- Source data
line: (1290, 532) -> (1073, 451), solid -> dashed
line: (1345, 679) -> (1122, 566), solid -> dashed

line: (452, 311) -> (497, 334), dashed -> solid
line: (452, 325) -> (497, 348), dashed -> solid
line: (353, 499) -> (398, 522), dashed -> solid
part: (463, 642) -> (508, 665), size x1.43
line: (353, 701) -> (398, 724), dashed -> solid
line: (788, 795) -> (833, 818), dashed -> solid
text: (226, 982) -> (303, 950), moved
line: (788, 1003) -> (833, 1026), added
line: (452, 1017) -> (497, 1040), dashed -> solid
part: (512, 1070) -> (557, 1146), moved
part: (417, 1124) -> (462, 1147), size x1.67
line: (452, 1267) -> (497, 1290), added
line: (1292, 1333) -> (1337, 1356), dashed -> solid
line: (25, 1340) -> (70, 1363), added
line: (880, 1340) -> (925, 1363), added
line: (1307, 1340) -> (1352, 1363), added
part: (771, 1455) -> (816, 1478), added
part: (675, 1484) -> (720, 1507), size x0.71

- What to produce
Task for the records above: copy every line in which the word "moved" occurs.

- Written response
text: (226, 982) -> (303, 950), moved
part: (512, 1070) -> (557, 1146), moved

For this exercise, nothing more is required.